Et c’est la raison pour laquelle l’Etat du Sénégal, à travers le Fopica, a été très heureux de participer à cette coproduction», explique M. Cissé, tout en rappelant également que les deux pays ont signé des accords de coproduction cinématographique et de plus en plus de projets bénéficient de cette possibilité de cofinancement.

Projeté lors du dernier Festival panafricain du cinéma et de la télévision de Ouaga­dougou (Fespaco), Sira est aujourd’hui la soumission officielle du Burkina Faso aux Oscars prévus en mars 2024 à Los Angeles, aux Etats-Unis, informe la réalisatrice.

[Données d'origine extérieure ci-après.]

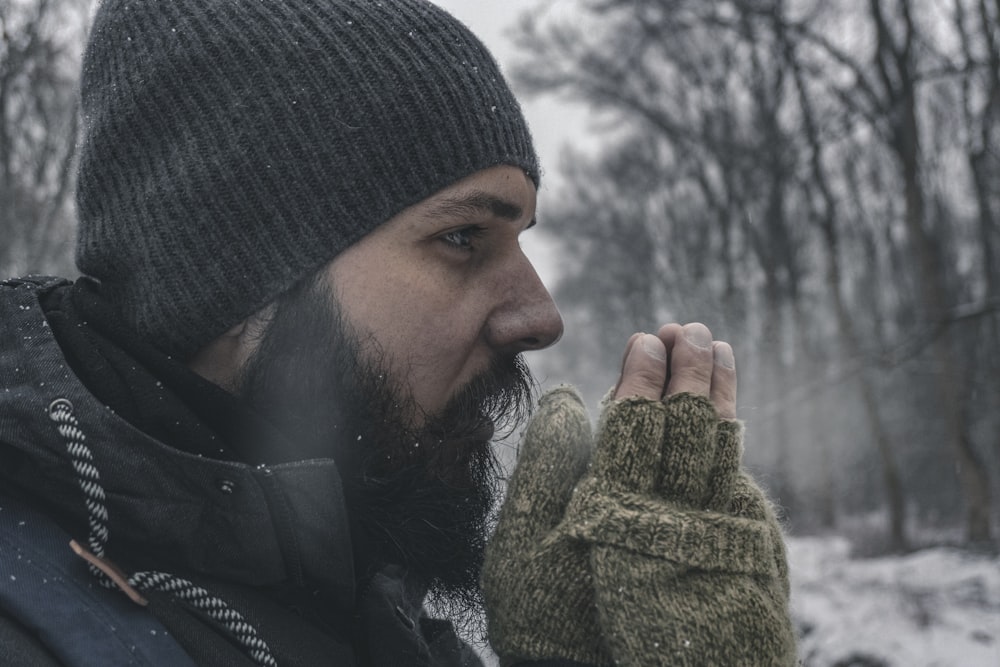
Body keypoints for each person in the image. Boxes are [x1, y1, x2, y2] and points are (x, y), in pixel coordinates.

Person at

Il y avait une forte délégation de la communauté burkinabè au Sénégal pour accueillir ce nouveau long métrage de Apolline Traoré, qui a fait sa première mondiale dans la section Panorama de la Berlinale de cette année. Sira, un film audacieux avec des images et des acteurs remarquables. A la fin de la projection, des applaudissements nourris ont salué l’œuvre cinématographique de Apolline Traoré.